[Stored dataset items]
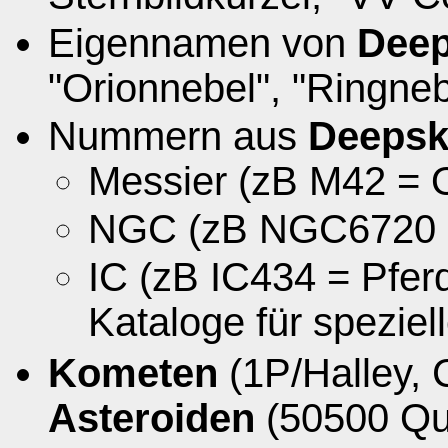
Eigennamen von
Deep
"Orionnebel", "Ringnebe
Nummern aus
Deepsk
Messier (zB M42 = 
NGC (zB NGC6720 =
IC (zB IC434 = Pfer
Kataloge für speziel
Kometen
(1P/Halley, 
Asteroiden
(50500 Qu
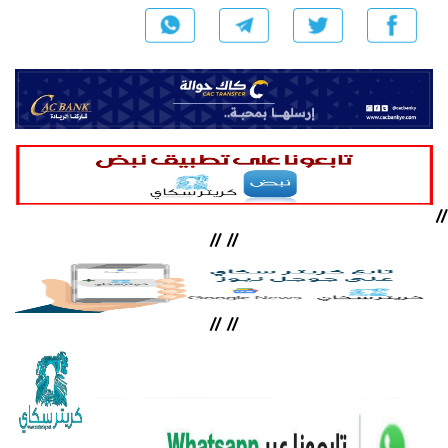
//
//
//
//
//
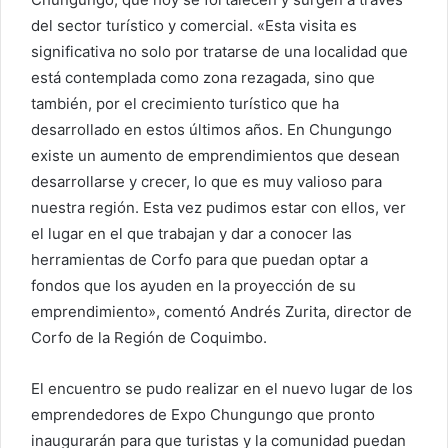
del sector turístico y comercial. «Esta visita es
significativa no solo por tratarse de una localidad que
está contemplada como zona rezagada, sino que
también, por el crecimiento turístico que ha
desarrollado en estos últimos años. En Chungungo
existe un aumento de emprendimientos que desean
desarrollarse y crecer, lo que es muy valioso para
nuestra región. Esta vez pudimos estar con ellos, ver
el lugar en el que trabajan y dar a conocer las
herramientas de Corfo para que puedan optar a
fondos que los ayuden en la proyección de su
emprendimiento», comentó Andrés Zurita, director de
Corfo de la Región de Coquimbo.
El encuentro se pudo realizar en el nuevo lugar de los
emprendedores de Expo Chungungo que pronto
inaugurarán para que turistas y la comunidad puedan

• [What to produce] Find the word "Corfo" in the entries. Copy each line that holds it.

• [Response]
herramientas de Corfo para que puedan optar a
Corfo de la Región de Coquimbo.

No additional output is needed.